** STUDY MATERIAL follows **
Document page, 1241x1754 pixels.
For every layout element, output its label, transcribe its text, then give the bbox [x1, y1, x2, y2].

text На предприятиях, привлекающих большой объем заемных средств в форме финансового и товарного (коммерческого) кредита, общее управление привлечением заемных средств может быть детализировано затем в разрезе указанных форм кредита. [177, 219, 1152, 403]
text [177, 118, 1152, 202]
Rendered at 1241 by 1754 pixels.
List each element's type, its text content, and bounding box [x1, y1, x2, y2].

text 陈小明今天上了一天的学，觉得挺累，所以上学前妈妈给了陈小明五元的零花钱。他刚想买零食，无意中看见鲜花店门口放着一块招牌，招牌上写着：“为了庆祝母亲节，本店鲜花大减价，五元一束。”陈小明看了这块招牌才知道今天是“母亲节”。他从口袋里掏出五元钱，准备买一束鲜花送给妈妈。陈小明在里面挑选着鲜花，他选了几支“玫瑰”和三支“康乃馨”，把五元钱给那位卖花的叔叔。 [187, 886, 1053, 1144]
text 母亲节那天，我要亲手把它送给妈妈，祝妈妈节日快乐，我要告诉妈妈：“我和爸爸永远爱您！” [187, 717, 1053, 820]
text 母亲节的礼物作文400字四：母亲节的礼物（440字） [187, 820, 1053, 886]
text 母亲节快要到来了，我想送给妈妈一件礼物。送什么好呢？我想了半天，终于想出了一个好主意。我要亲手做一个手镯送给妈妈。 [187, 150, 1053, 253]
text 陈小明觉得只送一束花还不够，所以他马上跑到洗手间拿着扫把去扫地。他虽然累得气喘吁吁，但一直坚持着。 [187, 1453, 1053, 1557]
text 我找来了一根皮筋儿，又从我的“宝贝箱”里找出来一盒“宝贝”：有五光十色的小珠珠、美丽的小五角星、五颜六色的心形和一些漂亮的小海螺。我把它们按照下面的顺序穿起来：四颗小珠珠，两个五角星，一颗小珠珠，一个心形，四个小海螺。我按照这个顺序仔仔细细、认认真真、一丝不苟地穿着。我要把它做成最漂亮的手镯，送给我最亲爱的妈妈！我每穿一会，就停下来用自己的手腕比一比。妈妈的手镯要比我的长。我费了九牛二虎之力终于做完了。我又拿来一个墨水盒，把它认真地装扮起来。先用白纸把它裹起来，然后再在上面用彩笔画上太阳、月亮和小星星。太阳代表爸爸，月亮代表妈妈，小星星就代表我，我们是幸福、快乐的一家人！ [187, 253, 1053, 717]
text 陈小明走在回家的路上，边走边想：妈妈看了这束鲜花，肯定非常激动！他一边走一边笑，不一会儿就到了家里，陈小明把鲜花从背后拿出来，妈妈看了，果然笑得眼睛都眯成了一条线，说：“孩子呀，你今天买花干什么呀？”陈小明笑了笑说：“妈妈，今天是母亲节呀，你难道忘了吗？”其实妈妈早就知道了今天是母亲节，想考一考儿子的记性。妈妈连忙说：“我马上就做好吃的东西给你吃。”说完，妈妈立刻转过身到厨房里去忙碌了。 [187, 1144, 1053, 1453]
** End of STUDY MATERIAL **
# [TO DO]
Each record above must be given again exactly as written.

# [FINISHED TASK]
Document page, 1241x1754 pixels.
For every layout element, output its label, transcribe its text, then give the bbox [x1, y1, x2, y2].

text На предприятиях, привлекающих большой объем заемных средств в форме финансового и товарного (коммерческого) кредита, общее управление привлечением заемных средств может быть детализировано затем в разрезе указанных форм кредита. [177, 219, 1152, 403]
text [177, 118, 1152, 202]
Rendered at 1241 by 1754 pixels.
List each element's type, its text content, and bounding box [x1, y1, x2, y2].

text 陈小明今天上了一天的学，觉得挺累，所以上学前妈妈给了陈小明五元的零花钱。他刚想买零食，无意中看见鲜花店门口放着一块招牌，招牌上写着：“为了庆祝母亲节，本店鲜花大减价，五元一束。”陈小明看了这块招牌才知道今天是“母亲节”。他从口袋里掏出五元钱，准备买一束鲜花送给妈妈。陈小明在里面挑选着鲜花，他选了几支“玫瑰”和三支“康乃馨”，把五元钱给那位卖花的叔叔。 [187, 886, 1053, 1144]
text 母亲节那天，我要亲手把它送给妈妈，祝妈妈节日快乐，我要告诉妈妈：“我和爸爸永远爱您！” [187, 717, 1053, 820]
text 母亲节的礼物作文400字四：母亲节的礼物（440字） [187, 820, 1053, 886]
text 母亲节快要到来了，我想送给妈妈一件礼物。送什么好呢？我想了半天，终于想出了一个好主意。我要亲手做一个手镯送给妈妈。 [187, 150, 1053, 253]
text 陈小明觉得只送一束花还不够，所以他马上跑到洗手间拿着扫把去扫地。他虽然累得气喘吁吁，但一直坚持着。 [187, 1453, 1053, 1557]
text 我找来了一根皮筋儿，又从我的“宝贝箱”里找出来一盒“宝贝”：有五光十色的小珠珠、美丽的小五角星、五颜六色的心形和一些漂亮的小海螺。我把它们按照下面的顺序穿起来：四颗小珠珠，两个五角星，一颗小珠珠，一个心形，四个小海螺。我按照这个顺序仔仔细细、认认真真、一丝不苟地穿着。我要把它做成最漂亮的手镯，送给我最亲爱的妈妈！我每穿一会，就停下来用自己的手腕比一比。妈妈的手镯要比我的长。我费了九牛二虎之力终于做完了。我又拿来一个墨水盒，把它认真地装扮起来。先用白纸把它裹起来，然后再在上面用彩笔画上太阳、月亮和小星星。太阳代表爸爸，月亮代表妈妈，小星星就代表我，我们是幸福、快乐的一家人！ [187, 253, 1053, 717]
text 陈小明走在回家的路上，边走边想：妈妈看了这束鲜花，肯定非常激动！他一边走一边笑，不一会儿就到了家里，陈小明把鲜花从背后拿出来，妈妈看了，果然笑得眼睛都眯成了一条线，说：“孩子呀，你今天买花干什么呀？”陈小明笑了笑说：“妈妈，今天是母亲节呀，你难道忘了吗？”其实妈妈早就知道了今天是母亲节，想考一考儿子的记性。妈妈连忙说：“我马上就做好吃的东西给你吃。”说完，妈妈立刻转过身到厨房里去忙碌了。 [187, 1144, 1053, 1453]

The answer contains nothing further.